Abstract:Dialogue data has been a key source for understanding learning processes, offering critical insights into how students engage in collaborative discussions and how these interactions shape their knowledge construction. The advent of Large Language Models (LLMs) has introduced promising opportunities for advancing qualitative research, particularly in the automated coding of dialogue data. However, the inherent contextual complexity of dialogue presents unique challenges for these models, especially in understanding and interpreting complex contextual information. This study addresses these challenges by developing a novel LLM-assisted automated coding approach for dialogue data.
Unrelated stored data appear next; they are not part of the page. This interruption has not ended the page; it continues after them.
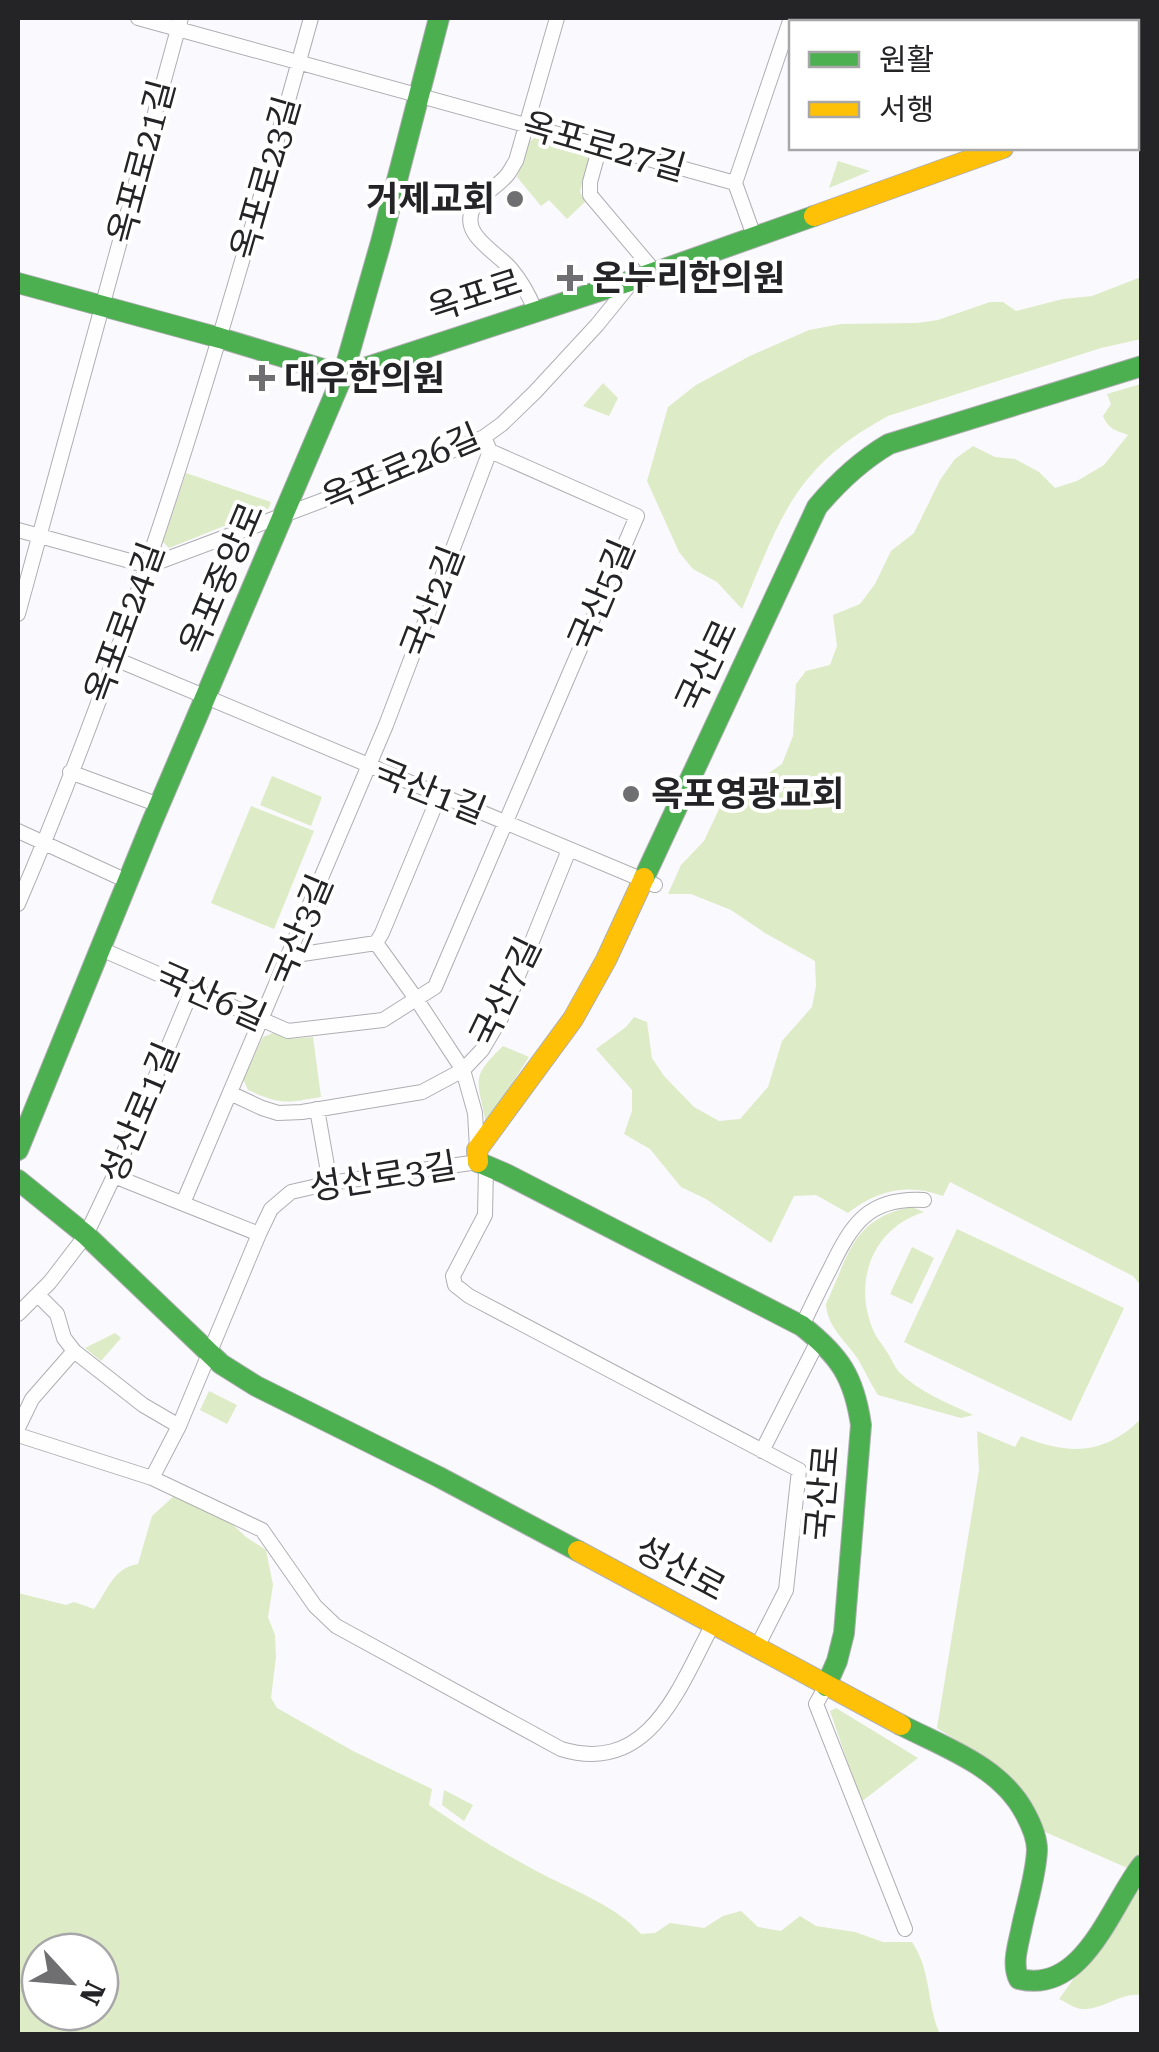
<svg xmlns="http://www.w3.org/2000/svg" width="1159" height="2052" font-family="'Roboto Serif','Noto Sans KR',serif">
  <rect width="100%" height="100%" fill="#faf9fe"/>
  <!-- green -->
  <path fill="#ddebc6" fill-rule="evenodd" d="M 537,136 L 586,150 L 589,156 L 580,192 L 585,202 L 567,219 L 549,200 L 541,206 L 517,177 L 529,142 Z
    M 838,161 L 870,171 L 829,188 Z
    M 1141,277 L 1141,339 L 1101,348 L 888,416 C 794,467 781,517 742,609 L 717,582 L 693,569 L 679,552 L 647,481 L 668,407 L 696,385 L 750,356 L 809,330 L 841,324 L 917,323 L 938,320 L 990,302 L 1003,302 L 1016,311 L 1063,299 L 1092,296 Z
    M 603,383 L 618,398 L 609,416 L 583,406 Z
    M 1141,384 L 1141,1286 L 1133,1276 L 950,1182 L 943,1196 C 907,1183 878,1190 848,1213 L 816,1195 L 794,1196 L 771,1243 L 706,1199 L 681,1187 L 650,1149 L 624,1134 L 632,1111 L 632,1090 L 596,1049 L 626,1027 L 634,1017 L 647,1022 L 652,1058 L 664,1076 L 694,1107 L 719,1121 L 740,1119 L 768,1087 L 782,1041 L 812,1007 L 816,986 L 815,961 L 765,933 L 731,910 L 691,894 L 668,894 L 681,865 L 704,841 L 721,805 L 782,764 L 793,736 L 796,684 L 806,671 L 830,665 L 837,646 L 833,615 L 860,604 L 875,584 L 891,551 L 914,533 L 940,480 L 955,459 L 973,446 L 995,457 L 1015,459 L 1039,472 L 1055,488 L 1077,481 L 1104,465 L 1128,435 C 1116,430 1109,430 1103,416 L 1111,404 L 1107,394 Z
    M 186,473 L 271,502 L 269,508 L 169,548 L 163,542 Z
    M 272,776 L 322,797 L 311,826 L 260,805 Z
    M 251,806 L 314,831 L 274,929 L 211,903 Z
    M 273,1033 L 289,1039 L 313,1037 L 321,1097 C 286,1103 281,1105 248,1090 L 243,1079 L 263,1037 Z
    M 503,1046 L 529,1057 L 486,1124 C 478,1079 469,1079 503,1046 Z
    M 912,1207 L 924,1212 C 872,1228 852,1283 874,1332 C 877,1339 883,1345 887,1352 C 891,1358 894,1366 899,1372 C 919,1392 948,1403 973,1415 L 961,1418 L 878,1395 C 870,1383 865,1371 858,1359 C 846,1341 827,1327 826,1304 C 849,1255 852,1218 912,1207 Z
    M 957,1229 L 1124,1308 L 1071,1421 L 904,1342 Z
    M 912,1247 L 934,1258 L 912,1304 L 890,1294 Z
    M 115,1333 L 121,1338 L 101,1361 L 85,1348 Z
    M 209,1391 L 237,1405 L 227,1424 L 200,1410 Z
    M 1141,1419 L 1141,1874 L 1043,1831 L 978,1754 L 937,1728 L 979,1470 L 977,1431 L 1015,1447 L 1021,1436 C 1068,1455 1103,1456 1141,1419 Z
    M 175,1495 L 231,1523 L 246,1537 L 266,1550 L 273,1585 L 268,1617 L 275,1635 L 276,1657 L 271,1698 L 277,1708 L 353,1751 L 432,1789 L 429,1805 C 466,1831 502,1853 542,1874 C 575,1891 616,1906 641,1934 L 655,1933 L 670,1923 L 704,1928 L 723,1916 L 741,1911 L 758,1927 L 781,1931 L 800,1916 L 816,1926 L 855,1932 L 883,1942 L 912,1942 C 932,1972 926,2003 940,2034 L 18,2034 L 18,1593 L 66,1605 L 74,1602 L 94,1609 C 108,1590 113,1568 138,1564 L 152,1516 ZM 40,1952 L 100,1952 L 100,2012 L 40,2012 Z
    M 836,1708 L 918,1758 L 861,1802 L 830,1711 Z
    M 444,1790 L 473,1805 L 464,1821 L 442,1805 Z
    M 1141,1886 L 1141,1995 C 1121,1992 1105,2009 1083,2009 C 1075,2009 1066,2002 1059,1999 Z"/>
  <g fill="none" stroke-linecap="round" stroke-linejoin="round">
    <defs>
      <path id="street" d="M 138,18 L 735,183 L 754,236
        M 600,146 L 590,182 L 590,195 L 655,272
        M 735,183 L 791,18
        M 535,310 C 529,295 522,282 511,269 C 497,252 458,234 474,207 C 482,193 498,187 508,174 C 511,170 513,165 516,161 L 557,18
        M 18,530 L 148,566 L 430,460 L 484,437 L 502,424 L 535,392 L 597,325 L 631,283
        M 18,614 L 181,18
        M 113,658 L 655,885
        M 70,772 L 159,805
        M 18,831 L 127,881
        M 18,904 C 141,618 228,318 311,18
        M 376,943 L 417,1000 L 463,1070 L 475,1113 L 477,1148
        M 101,949 L 288,1031 L 383,1020 L 435,987 L 637,516 L 490,451
        M 289,956 L 376,943 L 382,933 L 439,796
        M 230,1093 L 262,1108 L 278,1113 L 302,1112 L 422,1092 L 463,1070 L 482,1050 L 501,1018 L 569,850
        M 317,1109 L 330,1183
        M 486,1167 L 485,1215 L 453,1276 L 455,1285 L 469,1296 L 799,1470 L 786,1590 L 757,1647
        M 114,1176 L 259,1234
        M 183,1203 L 386,725 L 490,451 L 484,437
        M 38,1295 L 57,1314 L 64,1338 L 74,1351 L 143,1405 L 179,1426
        M 18,1314 L 50,1282 L 86,1235 L 114,1176 L 192,990
        M 802,1326 C 811,1307 820,1288 830,1269 C 852,1223 869,1197 924,1200
        M 18,1428 L 32,1399 L 74,1351
        M 18,1435 L 152,1478 L 179,1426 L 259,1234 L 271,1209 L 291,1192 L 330,1183 L 478,1162
        M 762,1451 L 819,1339
        M 152,1478 L 262,1530 L 315,1606 L 336,1626 L 561,1749 C 650,1776 679,1687 713,1624
        M 826,1686 L 816,1704 L 905,1929"/>
      <path id="fast" d="M 953,18 L 957,22
        M 1136,97 L 1142,95
        M 18,283 L 220,338 L 343,375 L 633,280 L 814,216
        M 644,878 L 817,507 C 838,482 860,461 889,444 L 1142,366
        M 18,1150 L 152,822 L 343,375 L 381,242 L 439,18
        M 478,1162 L 506,1174 L 802,1326 C 840,1356 854,1377 861,1425 L 844,1633 L 837,1661 L 826,1686
        M 18,1180 L 86,1235 L 221,1364 L 256,1386 L 439,1477 L 578,1551
        M 901,1725 C 946,1748 1001,1767 1025,1813 C 1031,1824 1037,1837 1037,1850 C 1036,1875 1027,1902 1022,1926 C 1019,1942 1011,1964 1019,1979 C 1084,1995 1111,1904 1142,1865"/>
      <path id="slow" d="M 814,216 L 1003,148
        M 478,1162 L 477,1150 L 573,1019 L 606,960 L 644,878
        M 578,1551 L 901,1725"/>
    </defs>
    <!-- street casing -->
    <use href="#street" stroke="#afaeb2" stroke-width="16"/>
    <!-- fast casing -->
    <use href="#fast" stroke="#afaeb2" stroke-width="22"/>
    <!-- slow casing -->
    <use href="#slow" stroke="#afaeb2" stroke-width="22"/>
    <!-- street -->
    <use href="#street" stroke="#fefeff" stroke-width="14"/>
    <!-- fast -->
    <use href="#fast" stroke="#4caf50" stroke-width="20"/>
    <!-- slow -->
    <use href="#slow" stroke="#ffc107" stroke-width="20"/>
  </g>
  <!-- markers -->
  <g fill="#6f6f72" stroke="#fff" stroke-width="4">
    <circle cx="515" cy="199" r="10"/>
    <path d="M565 263h10v10h10v10h-10v10h-10v-10h-10v-10h10z"/>
    <path d="M257 363h10v10h10v10h-10v10h-10v-10h-10v-10h10z"/>
    <circle cx="631" cy="794" r="10"/>
  </g>
  <g text-anchor="middle" dominant-baseline="central" stroke-width="8" stroke-linejoin="round" paint-order="stroke">
    <!-- street labels -->
    <g font-size="35" fill="#242427" stroke="#fff">
      <text transform="translate(604 147) rotate(16)">옥포로27길</text>
      <text transform="translate(142 162) rotate(-75)">옥포로21길</text>
      <text transform="translate(266 178) rotate(-74)">옥포로23길</text>
      <text transform="translate(475 296) rotate(-18)">옥포로</text>
      <text transform="translate(401 468) rotate(-23)">옥포로26길</text>
      <text transform="translate(222 579) rotate(-67)">옥포중앙로</text>
      <text transform="translate(602 595) rotate(-67)">국산5길</text>
      <text transform="translate(433 602) rotate(-69)">국산2길</text>
      <text transform="translate(125 623) rotate(-70)">옥포로24길</text>
      <text transform="translate(707 666) rotate(-65)">국산로</text>
      <text transform="translate(430 792) rotate(22)">국산1길</text>
      <text transform="translate(300 930) rotate(-67)">국산3길</text>
      <text transform="translate(506 992) rotate(-64)">국산7길</text>
      <text transform="translate(211 997) rotate(24)">국산6길</text>
      <text transform="translate(140 1113) rotate(-67)">성산로1길</text>
      <text transform="translate(383 1177) rotate(-9)">성산로3길</text>
      <text transform="translate(823 1493) rotate(-85)">국산로</text>
      <text transform="translate(680 1569) rotate(28)">성산로</text>
    </g>
    <!-- poi labels -->
    <g font-size="35" font-weight="bold" fill="#242427" stroke="#fff" text-anchor="start">
      <text x="495" y="199" text-anchor="end">거제교회</text>
      <text x="592" y="278">온누리한의원</text>
      <text x="284" y="378">대우한의원</text>
      <text x="651" y="794">옥포영광교회</text>
    </g>
  </g>
  <!-- border -->
  <rect width="1159" height="2052" fill="none" stroke="#242427" stroke-width="40"/>
  <!-- legend -->
  <rect x="789" y="20" width="350" height="130" fill="#ffffff" stroke="#a7a7a9" stroke-width="2.5"/>
  <rect x="809" y="52" width="50" height="15" fill="#4caf50" stroke="#a7a7a9" stroke-width="2.5"/>
  <text x="879" y="70" font-size="30" fill="#242427">원활</text>
  <rect x="809" y="102" width="50" height="15" fill="#ffc107" stroke="#a7a7a9" stroke-width="2.5"/>
  <text x="879" y="120" font-size="30" fill="#242427">서행</text>
  <!-- north arrow -->
  <g transform="translate(70 1982) rotate(116)"><circle r="48" fill="#ffffff" stroke="#a7a7a9" stroke-width="2.5"/>
  <path d="M0-8L18 38L0 25L-18 38Z" fill="#6f6f72"/>
  <text y="-15" font-size="28" font-weight="bold" text-anchor="middle" fill="#242427">N</text>
  </g>
</svg>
The novelty of our proposed framework is threefold: 1) We predict the code for an utterance based on dialogue-specific characteristics -- communicative acts and communicative events -- using separate prompts following the role prompts and chain-of-thoughts methods; 2) We engaged multiple LLMs including GPT-4-turbo, GPT-4o, DeepSeek in collaborative code prediction; 3) We leveraged the interrelation between events and acts to implement consistency checking using GPT-4o. In particular, our contextual consistency checking provided a substantial accuracy improvement. We also found the accuracy of act predictions was consistently higher than that of event predictions. This study contributes a new methodological framework for enhancing the precision of automated coding of dialogue data as well as offers a scalable solution for addressing the contextual challenges inherent in dialogue analysis.